[Dataset records]
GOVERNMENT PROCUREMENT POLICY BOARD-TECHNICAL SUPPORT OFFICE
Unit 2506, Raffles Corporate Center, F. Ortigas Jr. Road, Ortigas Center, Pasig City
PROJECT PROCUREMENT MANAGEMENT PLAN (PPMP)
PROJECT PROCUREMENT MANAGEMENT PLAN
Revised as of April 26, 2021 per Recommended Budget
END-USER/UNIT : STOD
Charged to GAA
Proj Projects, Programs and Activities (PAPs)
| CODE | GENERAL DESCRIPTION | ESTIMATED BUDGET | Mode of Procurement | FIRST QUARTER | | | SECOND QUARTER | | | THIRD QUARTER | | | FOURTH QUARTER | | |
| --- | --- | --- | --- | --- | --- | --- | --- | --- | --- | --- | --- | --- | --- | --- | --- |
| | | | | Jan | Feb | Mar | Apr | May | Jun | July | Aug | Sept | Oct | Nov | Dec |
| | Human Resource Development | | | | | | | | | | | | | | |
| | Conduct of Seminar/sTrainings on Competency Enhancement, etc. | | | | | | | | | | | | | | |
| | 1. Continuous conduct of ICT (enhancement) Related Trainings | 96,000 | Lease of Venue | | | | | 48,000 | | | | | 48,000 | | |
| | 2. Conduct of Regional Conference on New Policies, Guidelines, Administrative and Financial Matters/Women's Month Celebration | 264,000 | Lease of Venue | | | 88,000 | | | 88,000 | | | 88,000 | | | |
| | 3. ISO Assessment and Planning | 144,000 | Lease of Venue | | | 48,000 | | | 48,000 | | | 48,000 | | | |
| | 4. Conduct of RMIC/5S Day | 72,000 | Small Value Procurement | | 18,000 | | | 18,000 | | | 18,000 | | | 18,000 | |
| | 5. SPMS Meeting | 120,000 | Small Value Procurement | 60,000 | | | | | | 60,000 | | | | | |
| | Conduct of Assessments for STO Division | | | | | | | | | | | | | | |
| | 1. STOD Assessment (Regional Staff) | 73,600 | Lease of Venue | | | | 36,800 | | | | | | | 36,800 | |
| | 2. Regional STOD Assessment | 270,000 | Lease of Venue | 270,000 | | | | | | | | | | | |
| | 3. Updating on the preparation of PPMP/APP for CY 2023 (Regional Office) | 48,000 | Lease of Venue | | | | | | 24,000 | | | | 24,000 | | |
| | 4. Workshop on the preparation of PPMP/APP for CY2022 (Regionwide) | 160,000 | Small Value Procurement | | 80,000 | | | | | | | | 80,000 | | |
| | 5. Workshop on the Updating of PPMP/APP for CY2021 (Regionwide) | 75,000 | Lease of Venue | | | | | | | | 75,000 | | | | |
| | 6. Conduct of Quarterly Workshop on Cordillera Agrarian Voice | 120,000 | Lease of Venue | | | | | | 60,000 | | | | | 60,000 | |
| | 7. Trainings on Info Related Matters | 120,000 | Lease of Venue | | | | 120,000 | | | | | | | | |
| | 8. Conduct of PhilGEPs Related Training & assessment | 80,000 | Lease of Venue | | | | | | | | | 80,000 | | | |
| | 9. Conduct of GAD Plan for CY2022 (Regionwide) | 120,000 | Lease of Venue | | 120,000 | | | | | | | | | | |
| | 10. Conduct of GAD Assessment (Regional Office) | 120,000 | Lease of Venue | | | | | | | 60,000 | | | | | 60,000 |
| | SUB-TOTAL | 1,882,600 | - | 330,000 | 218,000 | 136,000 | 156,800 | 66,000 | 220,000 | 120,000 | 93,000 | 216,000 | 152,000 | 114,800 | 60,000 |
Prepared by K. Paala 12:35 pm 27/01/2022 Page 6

▶ [Instructions to follow]
Reproduce the full set of entries above exactly, without dropping a line.

▶ [Solution]
GOVERNMENT PROCUREMENT POLICY BOARD-TECHNICAL SUPPORT OFFICE
Unit 2506, Raffles Corporate Center, F. Ortigas Jr. Road, Ortigas Center, Pasig City
PROJECT PROCUREMENT MANAGEMENT PLAN (PPMP)
PROJECT PROCUREMENT MANAGEMENT PLAN
Revised as of April 26, 2021 per Recommended Budget
END-USER/UNIT : STOD
Charged to GAA
Proj Projects, Programs and Activities (PAPs)
| CODE | GENERAL DESCRIPTION | ESTIMATED BUDGET | Mode of Procurement | FIRST QUARTER | | | SECOND QUARTER | | | THIRD QUARTER | | | FOURTH QUARTER | | |
| --- | --- | --- | --- | --- | --- | --- | --- | --- | --- | --- | --- | --- | --- | --- | --- |
| | | | | Jan | Feb | Mar | Apr | May | Jun | July | Aug | Sept | Oct | Nov | Dec |
| | Human Resource Development | | | | | | | | | | | | | | |
| | Conduct of Seminar/sTrainings on Competency Enhancement, etc. | | | | | | | | | | | | | | |
| | 1. Continuous conduct of ICT (enhancement) Related Trainings | 96,000 | Lease of Venue | | | | | 48,000 | | | | | 48,000 | | |
| | 2. Conduct of Regional Conference on New Policies, Guidelines, Administrative and Financial Matters/Women's Month Celebration | 264,000 | Lease of Venue | | | 88,000 | | | 88,000 | | | 88,000 | | | |
| | 3. ISO Assessment and Planning | 144,000 | Lease of Venue | | | 48,000 | | | 48,000 | | | 48,000 | | | |
| | 4. Conduct of RMIC/5S Day | 72,000 | Small Value Procurement | | 18,000 | | | 18,000 | | | 18,000 | | | 18,000 | |
| | 5. SPMS Meeting | 120,000 | Small Value Procurement | 60,000 | | | | | | 60,000 | | | | | |
| | Conduct of Assessments for STO Division | | | | | | | | | | | | | | |
| | 1. STOD Assessment (Regional Staff) | 73,600 | Lease of Venue | | | | 36,800 | | | | | | | 36,800 | |
| | 2. Regional STOD Assessment | 270,000 | Lease of Venue | 270,000 | | | | | | | | | | | |
| | 3. Updating on the preparation of PPMP/APP for CY 2023 (Regional Office) | 48,000 | Lease of Venue | | | | | | 24,000 | | | | 24,000 | | |
| | 4. Workshop on the preparation of PPMP/APP for CY2022 (Regionwide) | 160,000 | Small Value Procurement | | 80,000 | | | | | | | | 80,000 | | |
| | 5. Workshop on the Updating of PPMP/APP for CY2021 (Regionwide) | 75,000 | Lease of Venue | | | | | | | | 75,000 | | | | |
| | 6. Conduct of Quarterly Workshop on Cordillera Agrarian Voice | 120,000 | Lease of Venue | | | | | | 60,000 | | | | | 60,000 | |
| | 7. Trainings on Info Related Matters | 120,000 | Lease of Venue | | | | 120,000 | | | | | | | | |
| | 8. Conduct of PhilGEPs Related Training & assessment | 80,000 | Lease of Venue | | | | | | | | | 80,000 | | | |
| | 9. Conduct of GAD Plan for CY2022 (Regionwide) | 120,000 | Lease of Venue | | 120,000 | | | | | | | | | | |
| | 10. Conduct of GAD Assessment (Regional Office) | 120,000 | Lease of Venue | | | | | | | 60,000 | | | | | 60,000 |
| | SUB-TOTAL | 1,882,600 | - | 330,000 | 218,000 | 136,000 | 156,800 | 66,000 | 220,000 | 120,000 | 93,000 | 216,000 | 152,000 | 114,800 | 60,000 |
Prepared by K. Paala 12:35 pm 27/01/2022 Page 6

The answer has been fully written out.